YACHT
· 11.11.2023
Chers lecteurs, chères lectrices,
il y a bientôt 15 ans, j'ai acheté un dériveur de 20 pieds de 1970. Tout en bois d'acajou, en mauvais état, mais navigable. En fait, l'objectif était d'essayer pendant une saison s'il était le bon bateau pour l'Elbe et la famille, puis soit de le revendre, soit de continuer à l'exploiter. Malheureusement, le Jolli prenait tellement l'eau sous la voile, lorsque les charges de l'étai avant et arrière écartaient les planches, que la première croisière s'est rapidement terminée au port et avec des pompes. La décision a alors été prise de vendre ou d'entreprendre une remise en état totale.
J'ai opté pour la deuxième solution. Cela signifiait passer un hiver à décaper la peinture, à enlever les plinthes, à recouvrir de fibre de verre, à remplacer les ferrures, et, et, et. Mais cela ne s'arrêta pas là. La structure de la cabine était très carrée, avec des fenêtres anguleuses des années 70, encadrées par des profilés en aluminium. On appelait ce type de construction "cabine téléphonique". Je trouvais cela moche. J'ai créé de nouvelles formes de fenêtres, le grand pare-brise a fait place à deux hublots, la coque a été abaissée. J'ai travaillé avec de la fibre de carbone, dans les parties visibles comme dans les parties cachées, j'ai modifié la disposition de l'accastillage et les commandes, j'ai commandé des voiles en stratifié, j'ai essayé de faire entrer le bateau dans l'ère moderne autant que possible.
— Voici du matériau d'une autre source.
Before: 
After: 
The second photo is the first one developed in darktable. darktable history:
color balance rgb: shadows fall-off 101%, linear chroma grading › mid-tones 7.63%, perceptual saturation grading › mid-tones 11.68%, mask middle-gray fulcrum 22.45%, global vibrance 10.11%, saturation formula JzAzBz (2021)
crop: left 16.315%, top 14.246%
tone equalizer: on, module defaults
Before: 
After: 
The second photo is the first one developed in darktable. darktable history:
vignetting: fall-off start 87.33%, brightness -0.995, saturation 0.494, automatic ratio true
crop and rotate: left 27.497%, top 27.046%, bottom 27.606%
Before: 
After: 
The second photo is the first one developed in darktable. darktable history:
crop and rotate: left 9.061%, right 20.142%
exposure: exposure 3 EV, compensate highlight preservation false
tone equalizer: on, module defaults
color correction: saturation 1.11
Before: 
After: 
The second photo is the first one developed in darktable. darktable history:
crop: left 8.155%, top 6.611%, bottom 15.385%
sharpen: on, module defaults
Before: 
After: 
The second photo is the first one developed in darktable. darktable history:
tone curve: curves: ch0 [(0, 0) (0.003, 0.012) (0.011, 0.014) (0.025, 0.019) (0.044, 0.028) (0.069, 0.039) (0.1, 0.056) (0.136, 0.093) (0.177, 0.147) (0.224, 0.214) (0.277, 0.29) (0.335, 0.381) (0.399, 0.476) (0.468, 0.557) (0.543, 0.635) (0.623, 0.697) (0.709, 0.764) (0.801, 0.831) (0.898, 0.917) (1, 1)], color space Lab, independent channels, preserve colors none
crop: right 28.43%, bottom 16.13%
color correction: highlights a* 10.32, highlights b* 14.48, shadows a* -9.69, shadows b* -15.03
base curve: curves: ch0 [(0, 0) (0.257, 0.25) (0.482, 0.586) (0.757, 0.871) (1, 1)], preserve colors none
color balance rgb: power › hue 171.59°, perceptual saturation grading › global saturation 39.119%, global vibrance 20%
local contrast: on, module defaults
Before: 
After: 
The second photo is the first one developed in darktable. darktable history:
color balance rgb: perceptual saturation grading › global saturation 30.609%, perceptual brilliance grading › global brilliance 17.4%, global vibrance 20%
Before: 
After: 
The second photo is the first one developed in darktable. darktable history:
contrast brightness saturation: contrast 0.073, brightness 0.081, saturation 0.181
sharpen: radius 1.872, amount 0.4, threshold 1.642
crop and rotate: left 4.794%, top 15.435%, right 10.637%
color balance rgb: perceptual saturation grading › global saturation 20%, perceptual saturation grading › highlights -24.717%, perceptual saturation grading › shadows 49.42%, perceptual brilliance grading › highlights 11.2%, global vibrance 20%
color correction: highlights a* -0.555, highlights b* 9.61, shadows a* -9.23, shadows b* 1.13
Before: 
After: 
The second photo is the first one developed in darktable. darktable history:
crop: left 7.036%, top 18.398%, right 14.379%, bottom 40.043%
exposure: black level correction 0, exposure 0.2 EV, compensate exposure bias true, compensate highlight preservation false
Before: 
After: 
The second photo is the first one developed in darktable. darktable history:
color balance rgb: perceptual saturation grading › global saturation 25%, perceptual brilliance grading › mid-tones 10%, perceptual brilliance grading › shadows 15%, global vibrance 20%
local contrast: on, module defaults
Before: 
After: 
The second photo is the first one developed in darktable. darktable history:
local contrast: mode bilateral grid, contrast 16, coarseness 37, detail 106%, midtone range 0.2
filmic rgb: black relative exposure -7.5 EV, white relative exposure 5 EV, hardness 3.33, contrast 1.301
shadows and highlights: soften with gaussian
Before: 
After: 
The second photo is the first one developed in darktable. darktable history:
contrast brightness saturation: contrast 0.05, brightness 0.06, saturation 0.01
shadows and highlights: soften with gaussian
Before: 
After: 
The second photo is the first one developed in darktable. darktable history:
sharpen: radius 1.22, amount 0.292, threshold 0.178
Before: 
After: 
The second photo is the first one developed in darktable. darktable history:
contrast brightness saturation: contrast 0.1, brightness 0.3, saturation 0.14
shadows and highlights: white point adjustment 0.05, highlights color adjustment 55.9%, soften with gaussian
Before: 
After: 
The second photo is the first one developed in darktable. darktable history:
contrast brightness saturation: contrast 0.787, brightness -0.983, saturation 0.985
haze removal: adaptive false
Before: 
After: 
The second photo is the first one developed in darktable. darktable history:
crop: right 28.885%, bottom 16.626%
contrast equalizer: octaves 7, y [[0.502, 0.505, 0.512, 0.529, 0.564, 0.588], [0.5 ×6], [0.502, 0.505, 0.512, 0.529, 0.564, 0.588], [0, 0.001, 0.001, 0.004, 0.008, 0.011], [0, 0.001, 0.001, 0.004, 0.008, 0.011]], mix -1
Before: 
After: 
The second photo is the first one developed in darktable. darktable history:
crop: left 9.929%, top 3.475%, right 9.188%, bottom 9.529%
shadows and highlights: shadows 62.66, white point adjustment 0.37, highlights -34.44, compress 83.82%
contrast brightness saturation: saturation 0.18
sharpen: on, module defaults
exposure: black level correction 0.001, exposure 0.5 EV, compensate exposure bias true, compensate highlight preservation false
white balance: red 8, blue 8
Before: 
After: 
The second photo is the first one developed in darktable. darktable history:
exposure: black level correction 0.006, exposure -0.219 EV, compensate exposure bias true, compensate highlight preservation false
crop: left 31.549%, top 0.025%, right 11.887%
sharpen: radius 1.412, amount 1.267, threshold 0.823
Un hiver, lors d'une réception, j'étais assis en face d'un constructeur. J'ai raconté avec fierté tout ce que je n'avais pas fait et à quel point le bateau était beau maintenant. Mon interlocuteur est tombé des nues : "Tu ne peux pas faire ça, un tel bateau est aussi un morceau de l'histoire contemporaine, le constructeur a pensé à quelque chose à l'origine, on n'a pas le droit de le modifier comme ça" !
Comment ça, je peux ? "C'est mon bateau, j'en fais ce que je veux", ai-je répondu. "Si je l'allume pour le feu de Pâques, c'est aussi mon affaire". Après tout, je ne fais pas partie d'une association de promotion pour la préservation des joyaux maritimes. Je n'ai rien contre les plaisanciers qui veulent conserver leurs bateaux dans leur état d'origine, au contraire. Ce sont alors de véritables témoins de leur époque, et leurs efforts sont dignes d'éloges. Mais en achetant un vieux bateau, s'engage-t-on aussi à protéger le patrimoine ?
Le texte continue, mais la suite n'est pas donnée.